Briefly, using an atlas-based automatic analysis approach of arterial spin-labeling (ASL) and diffusion-weighted MR imaging (DWI) of 100 healthy children, age-related normal values for regional CBF, apparent diffusion coefficient (ADC), and volume were determined for the cerebral cortex, hippocampus, thalamus, caudate nucleus, putamen, globus pallidus, amygdala, and nucleus accumbens. All gray matter structures grew rapidly before the age of 10 years and then plateaued or slightly declined thereafter. The ADC of all structures decreased with age, with the most rapid changes occurring prior to the age of 5. With the exception of the globus pallidus, CBF increased rather linearly with age.

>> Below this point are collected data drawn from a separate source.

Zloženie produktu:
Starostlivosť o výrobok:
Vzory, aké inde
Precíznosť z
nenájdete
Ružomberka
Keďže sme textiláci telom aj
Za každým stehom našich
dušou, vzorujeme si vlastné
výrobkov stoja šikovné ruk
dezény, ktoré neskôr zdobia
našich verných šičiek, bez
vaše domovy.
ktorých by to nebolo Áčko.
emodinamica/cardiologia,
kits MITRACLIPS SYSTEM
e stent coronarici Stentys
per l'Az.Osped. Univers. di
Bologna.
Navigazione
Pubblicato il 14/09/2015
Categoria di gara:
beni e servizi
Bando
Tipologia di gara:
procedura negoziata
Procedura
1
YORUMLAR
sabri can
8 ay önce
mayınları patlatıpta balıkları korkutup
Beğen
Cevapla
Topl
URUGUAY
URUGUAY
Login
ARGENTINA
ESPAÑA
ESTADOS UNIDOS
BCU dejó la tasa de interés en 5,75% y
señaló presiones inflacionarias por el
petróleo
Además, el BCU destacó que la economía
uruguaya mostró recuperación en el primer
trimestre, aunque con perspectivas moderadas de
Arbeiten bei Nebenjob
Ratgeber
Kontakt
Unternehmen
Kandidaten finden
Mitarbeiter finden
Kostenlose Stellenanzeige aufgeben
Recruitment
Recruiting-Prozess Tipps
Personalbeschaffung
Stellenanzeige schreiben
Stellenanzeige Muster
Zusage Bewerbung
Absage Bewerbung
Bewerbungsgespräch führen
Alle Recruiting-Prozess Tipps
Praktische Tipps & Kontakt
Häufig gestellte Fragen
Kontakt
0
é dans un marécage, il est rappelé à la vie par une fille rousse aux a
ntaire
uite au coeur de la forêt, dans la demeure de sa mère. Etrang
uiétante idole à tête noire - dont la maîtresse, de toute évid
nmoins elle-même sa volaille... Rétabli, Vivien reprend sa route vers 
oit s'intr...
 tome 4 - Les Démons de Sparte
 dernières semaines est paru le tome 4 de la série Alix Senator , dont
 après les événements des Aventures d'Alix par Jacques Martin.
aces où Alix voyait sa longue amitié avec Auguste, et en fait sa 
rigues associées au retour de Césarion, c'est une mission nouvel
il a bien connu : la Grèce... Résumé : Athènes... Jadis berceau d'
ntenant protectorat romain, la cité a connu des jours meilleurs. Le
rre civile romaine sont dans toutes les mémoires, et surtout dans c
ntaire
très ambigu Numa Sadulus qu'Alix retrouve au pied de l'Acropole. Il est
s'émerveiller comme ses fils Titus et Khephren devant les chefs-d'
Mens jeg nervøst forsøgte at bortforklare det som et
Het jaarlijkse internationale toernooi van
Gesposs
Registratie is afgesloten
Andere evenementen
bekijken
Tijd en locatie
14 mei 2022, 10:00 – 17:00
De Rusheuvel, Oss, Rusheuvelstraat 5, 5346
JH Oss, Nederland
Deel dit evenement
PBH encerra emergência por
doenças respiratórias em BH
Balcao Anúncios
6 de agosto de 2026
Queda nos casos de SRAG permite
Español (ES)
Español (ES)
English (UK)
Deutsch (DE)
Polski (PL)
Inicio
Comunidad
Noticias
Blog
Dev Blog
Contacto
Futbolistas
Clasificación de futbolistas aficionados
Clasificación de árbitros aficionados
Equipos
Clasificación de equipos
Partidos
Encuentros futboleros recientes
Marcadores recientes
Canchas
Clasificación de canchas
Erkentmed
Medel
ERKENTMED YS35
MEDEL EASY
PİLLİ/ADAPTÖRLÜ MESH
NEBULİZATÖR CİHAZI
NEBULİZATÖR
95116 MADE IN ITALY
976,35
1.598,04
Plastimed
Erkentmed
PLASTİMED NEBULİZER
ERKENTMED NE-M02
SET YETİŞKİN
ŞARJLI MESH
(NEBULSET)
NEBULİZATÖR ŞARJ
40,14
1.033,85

We hope that this normal data will help us to diagnose pathologic image-based changes at an early time point, which might help to improve understanding of diseases and advance personalized medicine. Within this context, we have already successfully used this normal data to investigate the long-term effects of chemotherapy and radiotherapy on brain development in children with brain tumors.1
Currently, we are working on projects related to epilepsy, headaches, and migraines, as well as Moyamoya disease. The possibilities of using these normal data to investigate effects of other diseases on brain development are myriad, especially because ASL and DWI sequences are well-established and widely available in clinical practice, and they also provide quantitative measurements.